8月7日に開幕する第106回全国高校野球選手権大会(日本高校野球連盟、朝日新聞社主催)の大会CMで、スリーピースロックバンド「WANIMA」が大会歌「栄冠は君に輝く」を歌った。WANIMAの3人に、高校野球や球児への思いを聞いた。

 (注釈がない場合の答えはKENTAさん)

 ――「栄冠は君に輝く」を歌うと聞いたとき、率直にどう思いましたか

 「どう『WANIMAサウンド』にしようかなとまずは考えました。あえてWANIMAっぽくバンドスタイルにしたのですが、夏になるとよく流れていて、なじみがある曲だったので文語体の歌詞もそれほど難しくはなかったです。バンドサウンドにしたことで、ちょっとでも耳を傾けてくれる人がいたらいいと思っています」

 ――歌詞の印象はどうでしたか

 「この歌についてこれまでしっかり歌詞をみたことはなかったので、改めて気づくこともありました。前向きで、かなり希望に満ちあふれている歌だなと感じました。一つの目的に向かって若い人たちが集う野球大会の歌なので、作曲、作詞された方もきっとそういうことをイメージして作られたのだな、と思いました」

 ――そのなかで特に好きな言葉はありましたか

 「『ああ、栄冠は君に輝く』とタイトルにもなっている言葉が最後にくるのですが、みんなが等しく勝ちを目指すなかでたった一つの優勝を目標にする大会に、この言葉がすごく合っていると思いました」

 ――高校時代は何に打ち込みましたか

 「バンド一色です。ほぼ毎日練習していました。小さい町で本当に何もなかったので、練習する場所も、ライブをする場所も自分たちで作ってお客さんを呼んでいました」

 「悔しいことばかりでした。文化祭でうまくいかず、小さな夏祭りで演奏しては失敗して。でもそのなかで身近にいる人たちに『今の良かねえ』と言ってもらうことで少しずつ自信をつけながら、一日一日試行錯誤していました」

 (FUJI)「強豪校でハンドボールをやりながら、練習がないときにはバンドをやってました。ハンドボールは生活と直結していて、授業が終わるとすぐに自転車で練習場に移動し夜までみっちり練習して、また翌朝から練習する。その繰り返しでした。野球も強い学校で、クラスには野球部員もたくさんいて同じように厳しい練習をして甲子園を目指す姿をずっと見てきました。なので、高校野球に関わる仕事ができることがすごくうれしかったです」

 (KO―SHIN)「KENTAと一緒に地元でバンドをやってました。周りのバンドがカバー曲中心にライブをやっているなか、僕たちは当時からオリジナル曲を作って演奏していたので、それが楽しかったです。またライブをやるために大きな街に出ていけることもおもしろかったですね」

 ――この夏、白球を懸命に追う高校球児にエールを送ってください

 「ライブに来てくれる若い人たちと話していて感じるのは迷っているとき、挫折したとき、失敗したときの感情は僕たちも、若い人たちも変わらない。特に負けを知った人たちに歌が届いたらいいなと思っています」

 (F)「『栄冠は君に輝く』はグラウンドに立っているメンバーだけではなく支えてくれる人たちにも栄冠は輝く、という歌だと思います。勝ち負け関係なく3年間やってきたことを出し切ってほしいです」

 (KO)「高校野球はあきらめない姿が本当にすばらしい。それは自分のためでもあり、見てくれている人たちのためでもあると思います。だからどんな場面でも絶対にあきらめず、最後まで可能性にかけてトライしてほしいです」(聞き手・岡田健)
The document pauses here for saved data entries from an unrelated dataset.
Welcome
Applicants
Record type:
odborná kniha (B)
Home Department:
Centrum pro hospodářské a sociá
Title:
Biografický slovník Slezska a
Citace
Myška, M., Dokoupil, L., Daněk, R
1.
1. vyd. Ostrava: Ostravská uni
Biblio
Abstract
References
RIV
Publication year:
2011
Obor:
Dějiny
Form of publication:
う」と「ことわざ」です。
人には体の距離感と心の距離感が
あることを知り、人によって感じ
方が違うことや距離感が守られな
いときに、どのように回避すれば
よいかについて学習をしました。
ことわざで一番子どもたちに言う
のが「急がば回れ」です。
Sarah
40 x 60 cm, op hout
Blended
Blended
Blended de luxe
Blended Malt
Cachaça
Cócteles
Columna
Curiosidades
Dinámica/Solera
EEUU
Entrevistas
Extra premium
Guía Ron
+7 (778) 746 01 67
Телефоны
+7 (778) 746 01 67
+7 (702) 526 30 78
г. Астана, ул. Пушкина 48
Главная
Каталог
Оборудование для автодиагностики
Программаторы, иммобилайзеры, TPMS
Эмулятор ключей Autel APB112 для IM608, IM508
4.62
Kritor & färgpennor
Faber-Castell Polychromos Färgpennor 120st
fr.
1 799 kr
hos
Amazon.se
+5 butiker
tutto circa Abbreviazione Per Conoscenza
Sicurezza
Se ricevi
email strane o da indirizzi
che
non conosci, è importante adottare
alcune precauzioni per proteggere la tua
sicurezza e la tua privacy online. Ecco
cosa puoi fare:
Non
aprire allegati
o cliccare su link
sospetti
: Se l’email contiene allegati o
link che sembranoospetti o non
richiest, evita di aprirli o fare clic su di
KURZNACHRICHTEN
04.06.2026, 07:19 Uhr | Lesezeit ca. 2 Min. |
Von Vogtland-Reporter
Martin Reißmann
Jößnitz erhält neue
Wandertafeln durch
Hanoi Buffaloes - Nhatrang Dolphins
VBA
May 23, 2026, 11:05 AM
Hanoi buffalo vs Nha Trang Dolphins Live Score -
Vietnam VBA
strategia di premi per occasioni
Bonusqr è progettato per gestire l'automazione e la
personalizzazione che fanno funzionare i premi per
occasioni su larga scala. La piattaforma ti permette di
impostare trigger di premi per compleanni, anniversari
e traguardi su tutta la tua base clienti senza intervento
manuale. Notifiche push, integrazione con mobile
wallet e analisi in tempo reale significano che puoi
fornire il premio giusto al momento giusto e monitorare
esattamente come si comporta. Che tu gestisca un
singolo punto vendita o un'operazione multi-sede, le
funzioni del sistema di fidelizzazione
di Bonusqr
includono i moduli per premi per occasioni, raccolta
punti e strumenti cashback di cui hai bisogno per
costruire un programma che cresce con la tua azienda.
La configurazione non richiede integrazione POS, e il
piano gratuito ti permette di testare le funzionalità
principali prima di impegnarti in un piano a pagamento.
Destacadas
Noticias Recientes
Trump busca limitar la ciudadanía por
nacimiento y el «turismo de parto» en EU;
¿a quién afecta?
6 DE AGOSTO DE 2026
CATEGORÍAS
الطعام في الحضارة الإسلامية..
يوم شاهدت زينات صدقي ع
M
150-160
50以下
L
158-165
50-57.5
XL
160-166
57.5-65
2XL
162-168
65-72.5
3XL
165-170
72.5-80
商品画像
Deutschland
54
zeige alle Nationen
 KENTA(ボーカル、ベース)、KO―SHIN(ギター、コーラス)、FUJI(ドラム、コーラス)のスリーピースロックバンド。熊本県出身。2010年に結成され、FUJIが12年に加入した。17年に「ともに」でNHK紅白歌合戦に初出場した。8月24、25の両日に主催フェス「WANIMA presents 1CHANCE FESTIVAL 2024」を熊本県農業公園カントリーパークで開催予定。